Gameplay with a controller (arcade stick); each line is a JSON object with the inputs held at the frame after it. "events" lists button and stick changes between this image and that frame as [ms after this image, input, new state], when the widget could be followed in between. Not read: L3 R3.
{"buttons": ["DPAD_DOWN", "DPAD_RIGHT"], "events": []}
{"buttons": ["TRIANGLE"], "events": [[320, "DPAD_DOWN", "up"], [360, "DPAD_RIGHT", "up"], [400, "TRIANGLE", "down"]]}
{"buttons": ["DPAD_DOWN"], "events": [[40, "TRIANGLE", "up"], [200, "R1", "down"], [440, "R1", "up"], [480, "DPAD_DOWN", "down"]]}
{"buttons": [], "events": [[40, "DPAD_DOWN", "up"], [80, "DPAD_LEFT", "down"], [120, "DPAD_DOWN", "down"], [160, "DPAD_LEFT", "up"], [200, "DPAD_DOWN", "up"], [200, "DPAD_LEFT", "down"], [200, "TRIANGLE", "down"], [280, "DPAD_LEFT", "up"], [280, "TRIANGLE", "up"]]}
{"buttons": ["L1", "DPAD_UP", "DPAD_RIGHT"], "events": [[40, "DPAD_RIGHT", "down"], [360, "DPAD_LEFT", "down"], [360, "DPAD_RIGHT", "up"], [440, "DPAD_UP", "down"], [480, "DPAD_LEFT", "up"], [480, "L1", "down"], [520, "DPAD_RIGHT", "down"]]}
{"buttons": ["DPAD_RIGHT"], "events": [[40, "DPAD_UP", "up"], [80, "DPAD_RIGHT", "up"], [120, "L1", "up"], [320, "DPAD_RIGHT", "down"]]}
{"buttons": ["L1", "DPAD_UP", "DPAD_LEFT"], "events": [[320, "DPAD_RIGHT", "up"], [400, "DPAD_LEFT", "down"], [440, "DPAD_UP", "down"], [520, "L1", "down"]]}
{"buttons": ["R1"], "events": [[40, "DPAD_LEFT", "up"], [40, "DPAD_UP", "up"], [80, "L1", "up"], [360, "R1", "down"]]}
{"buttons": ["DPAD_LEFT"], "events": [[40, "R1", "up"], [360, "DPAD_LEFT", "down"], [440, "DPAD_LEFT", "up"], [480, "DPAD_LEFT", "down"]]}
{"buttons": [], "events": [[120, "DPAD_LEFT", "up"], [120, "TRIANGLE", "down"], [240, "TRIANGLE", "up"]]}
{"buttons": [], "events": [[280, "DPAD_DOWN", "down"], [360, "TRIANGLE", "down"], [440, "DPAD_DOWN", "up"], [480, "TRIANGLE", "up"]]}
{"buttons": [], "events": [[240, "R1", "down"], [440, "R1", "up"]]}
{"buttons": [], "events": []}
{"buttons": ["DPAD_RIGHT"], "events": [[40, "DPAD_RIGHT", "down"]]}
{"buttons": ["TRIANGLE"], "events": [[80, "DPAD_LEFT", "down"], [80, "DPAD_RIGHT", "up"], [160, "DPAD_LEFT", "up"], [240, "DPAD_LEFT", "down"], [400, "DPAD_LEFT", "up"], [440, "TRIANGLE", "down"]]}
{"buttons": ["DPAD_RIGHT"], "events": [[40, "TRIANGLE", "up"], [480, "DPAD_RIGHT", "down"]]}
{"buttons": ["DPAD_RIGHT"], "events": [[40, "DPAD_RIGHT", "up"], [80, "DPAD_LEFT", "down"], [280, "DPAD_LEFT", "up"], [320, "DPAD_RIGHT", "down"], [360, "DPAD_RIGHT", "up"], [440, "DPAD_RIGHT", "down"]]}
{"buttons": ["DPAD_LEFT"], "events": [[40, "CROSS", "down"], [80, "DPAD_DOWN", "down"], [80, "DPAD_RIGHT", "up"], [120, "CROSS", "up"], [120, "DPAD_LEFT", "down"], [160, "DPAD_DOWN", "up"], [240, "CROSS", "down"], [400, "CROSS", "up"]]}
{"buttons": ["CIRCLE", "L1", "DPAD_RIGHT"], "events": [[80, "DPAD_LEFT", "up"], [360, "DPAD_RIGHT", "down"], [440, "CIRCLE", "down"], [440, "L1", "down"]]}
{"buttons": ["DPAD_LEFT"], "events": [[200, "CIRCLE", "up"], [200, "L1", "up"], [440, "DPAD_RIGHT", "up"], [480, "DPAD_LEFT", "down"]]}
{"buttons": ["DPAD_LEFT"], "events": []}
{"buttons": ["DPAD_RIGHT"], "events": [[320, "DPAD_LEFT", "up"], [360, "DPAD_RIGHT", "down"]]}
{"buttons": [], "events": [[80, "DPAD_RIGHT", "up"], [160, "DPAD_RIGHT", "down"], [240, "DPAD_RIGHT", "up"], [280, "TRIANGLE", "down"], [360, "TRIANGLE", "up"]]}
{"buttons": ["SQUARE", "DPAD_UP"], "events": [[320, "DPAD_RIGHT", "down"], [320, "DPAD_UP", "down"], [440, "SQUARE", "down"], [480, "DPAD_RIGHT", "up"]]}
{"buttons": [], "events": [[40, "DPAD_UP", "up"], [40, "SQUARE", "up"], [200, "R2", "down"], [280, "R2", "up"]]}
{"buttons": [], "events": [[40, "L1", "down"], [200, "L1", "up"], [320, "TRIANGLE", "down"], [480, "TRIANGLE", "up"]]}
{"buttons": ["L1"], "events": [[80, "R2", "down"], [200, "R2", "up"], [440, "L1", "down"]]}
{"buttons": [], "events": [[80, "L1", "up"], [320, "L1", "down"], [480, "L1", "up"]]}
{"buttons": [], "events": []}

-=-=-

§ Task instructions:
State the number of lines above that include "SQUARE", and nothing further.

§ Response box:
2